No Time to Cook? Start a Freezer Meal Cooperative
Creating a healthy, sustainable food system requires people being interested in cooking fresh food for themselves. As long as we keep buying frozen meals and processed snacks in bags, the companies who make them will have all the funding and motivation they need to continue glutting the market with crap.
Modern life is busy, however, and it's a tall order to serve your family healthy, fresh, home-cooked meals every night of the week. What's a health-conscious, sustainable wannabe to do?
Angie Gubler or Blonde Designs' blog offers an intriguing solution: start a freezer meal cooperative. It's a simple idea: a group of people pool their time and split up the task of making fresh meals, each agreeing to a certain number a week or month. The key is that each must make enough for everyone in the group and freeze the portions for the other cooks. The portions are then distributed to the freezers around the group, and fresh meals are ready for the thawing and eating.

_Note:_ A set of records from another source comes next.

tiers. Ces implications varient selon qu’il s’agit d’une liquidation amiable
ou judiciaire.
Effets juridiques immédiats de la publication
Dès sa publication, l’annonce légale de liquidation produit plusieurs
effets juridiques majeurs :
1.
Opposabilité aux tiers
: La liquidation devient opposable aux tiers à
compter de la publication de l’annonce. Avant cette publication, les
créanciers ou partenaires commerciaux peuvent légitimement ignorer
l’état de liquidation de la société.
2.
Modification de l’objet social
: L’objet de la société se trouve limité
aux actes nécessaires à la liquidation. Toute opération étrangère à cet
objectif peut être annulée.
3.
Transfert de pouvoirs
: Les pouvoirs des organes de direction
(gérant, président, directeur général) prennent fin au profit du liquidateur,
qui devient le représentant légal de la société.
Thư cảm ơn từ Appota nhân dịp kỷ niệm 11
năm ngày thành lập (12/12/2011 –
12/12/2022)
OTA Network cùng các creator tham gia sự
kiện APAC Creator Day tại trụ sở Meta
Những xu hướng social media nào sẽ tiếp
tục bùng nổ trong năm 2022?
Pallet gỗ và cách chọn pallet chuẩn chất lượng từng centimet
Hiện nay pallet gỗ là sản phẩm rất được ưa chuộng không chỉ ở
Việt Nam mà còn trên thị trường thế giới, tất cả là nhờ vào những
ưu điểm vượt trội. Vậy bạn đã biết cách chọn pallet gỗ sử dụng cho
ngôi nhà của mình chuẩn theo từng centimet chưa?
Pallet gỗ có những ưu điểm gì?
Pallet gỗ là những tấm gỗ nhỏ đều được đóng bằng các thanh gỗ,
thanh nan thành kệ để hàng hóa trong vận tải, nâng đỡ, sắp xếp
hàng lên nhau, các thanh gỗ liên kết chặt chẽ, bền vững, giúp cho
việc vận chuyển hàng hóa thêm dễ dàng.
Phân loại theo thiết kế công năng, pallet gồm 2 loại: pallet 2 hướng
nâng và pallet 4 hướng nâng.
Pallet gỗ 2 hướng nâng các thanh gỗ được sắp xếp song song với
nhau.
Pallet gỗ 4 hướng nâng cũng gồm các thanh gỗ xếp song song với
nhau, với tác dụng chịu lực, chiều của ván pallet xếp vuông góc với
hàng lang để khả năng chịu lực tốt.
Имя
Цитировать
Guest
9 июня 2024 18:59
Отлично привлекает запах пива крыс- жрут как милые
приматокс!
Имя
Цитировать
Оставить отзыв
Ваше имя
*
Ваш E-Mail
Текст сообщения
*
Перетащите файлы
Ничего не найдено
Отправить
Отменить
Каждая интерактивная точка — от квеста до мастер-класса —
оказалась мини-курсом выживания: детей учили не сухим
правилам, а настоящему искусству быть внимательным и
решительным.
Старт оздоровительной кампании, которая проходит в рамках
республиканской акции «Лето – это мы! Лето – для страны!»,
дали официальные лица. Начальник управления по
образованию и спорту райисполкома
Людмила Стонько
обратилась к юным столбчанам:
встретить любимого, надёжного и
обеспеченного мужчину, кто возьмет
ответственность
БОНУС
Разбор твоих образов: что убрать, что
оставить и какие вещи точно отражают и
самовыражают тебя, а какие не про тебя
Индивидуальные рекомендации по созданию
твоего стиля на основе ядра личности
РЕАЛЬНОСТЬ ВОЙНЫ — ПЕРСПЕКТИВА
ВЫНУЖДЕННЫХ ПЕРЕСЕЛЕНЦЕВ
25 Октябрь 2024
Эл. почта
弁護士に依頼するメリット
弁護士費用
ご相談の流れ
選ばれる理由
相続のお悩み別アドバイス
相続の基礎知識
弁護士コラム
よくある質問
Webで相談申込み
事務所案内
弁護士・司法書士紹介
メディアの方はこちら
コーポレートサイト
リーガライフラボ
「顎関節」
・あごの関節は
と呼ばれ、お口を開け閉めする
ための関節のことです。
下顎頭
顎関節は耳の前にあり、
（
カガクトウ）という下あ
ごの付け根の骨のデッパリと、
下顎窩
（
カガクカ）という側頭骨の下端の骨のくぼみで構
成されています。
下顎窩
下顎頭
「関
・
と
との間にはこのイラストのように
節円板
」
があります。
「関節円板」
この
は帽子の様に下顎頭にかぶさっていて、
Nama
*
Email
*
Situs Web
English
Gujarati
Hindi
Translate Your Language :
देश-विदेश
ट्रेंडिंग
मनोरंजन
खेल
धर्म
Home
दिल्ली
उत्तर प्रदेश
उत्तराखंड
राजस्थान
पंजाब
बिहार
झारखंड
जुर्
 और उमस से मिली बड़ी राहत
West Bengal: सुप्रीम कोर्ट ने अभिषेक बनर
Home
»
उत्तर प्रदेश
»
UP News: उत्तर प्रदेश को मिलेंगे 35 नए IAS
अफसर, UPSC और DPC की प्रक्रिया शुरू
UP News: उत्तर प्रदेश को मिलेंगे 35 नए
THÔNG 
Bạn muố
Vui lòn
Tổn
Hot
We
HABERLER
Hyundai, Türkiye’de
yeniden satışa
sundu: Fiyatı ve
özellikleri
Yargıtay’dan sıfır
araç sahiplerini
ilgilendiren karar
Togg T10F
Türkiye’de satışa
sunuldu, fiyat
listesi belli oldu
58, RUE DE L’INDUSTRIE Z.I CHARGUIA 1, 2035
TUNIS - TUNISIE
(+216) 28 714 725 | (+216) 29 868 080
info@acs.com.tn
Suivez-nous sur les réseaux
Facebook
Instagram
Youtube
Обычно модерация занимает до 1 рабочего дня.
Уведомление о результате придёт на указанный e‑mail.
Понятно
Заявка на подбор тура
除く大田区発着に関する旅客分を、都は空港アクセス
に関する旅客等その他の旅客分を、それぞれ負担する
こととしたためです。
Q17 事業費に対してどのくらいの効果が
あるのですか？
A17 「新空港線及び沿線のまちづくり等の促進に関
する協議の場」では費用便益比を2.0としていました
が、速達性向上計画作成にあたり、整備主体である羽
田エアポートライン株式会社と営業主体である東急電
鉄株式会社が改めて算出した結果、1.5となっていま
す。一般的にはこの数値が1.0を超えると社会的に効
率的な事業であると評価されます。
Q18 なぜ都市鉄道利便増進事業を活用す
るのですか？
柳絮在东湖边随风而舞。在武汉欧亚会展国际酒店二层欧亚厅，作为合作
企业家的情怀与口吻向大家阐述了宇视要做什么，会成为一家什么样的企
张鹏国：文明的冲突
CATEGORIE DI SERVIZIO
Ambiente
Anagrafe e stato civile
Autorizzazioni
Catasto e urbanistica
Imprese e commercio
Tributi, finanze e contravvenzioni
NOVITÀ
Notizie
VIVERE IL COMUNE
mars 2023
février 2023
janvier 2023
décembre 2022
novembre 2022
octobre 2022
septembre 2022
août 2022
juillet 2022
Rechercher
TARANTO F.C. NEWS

Gublers' group has six members. "About every 6 weeks, we decide on a selection of 12 meals, each taking 2 meals and making 6 servings of each," she writes. A couple of her offerings were Chicken Enchiladas Verde and Cuban Braised Beef and Peppers. Skeptical at first, she has found the group to be an excellent experience:
I love that I can walk to my freezer in the morning, take out a meal to defrost and know exactly what we're having that evening for dinner. The stress relief is unbelievable. Ironically, it is actually motivating me to want to cook again! I suggest you try it for yourself. You'll be happy you did.
Of course accommodating special diets and food allergies will take some doing, and you'll want to be sure you are confident of the cooking skills of all in your group. But all in all, it sounds like a great way to make home-made, healthy food a sustainable option.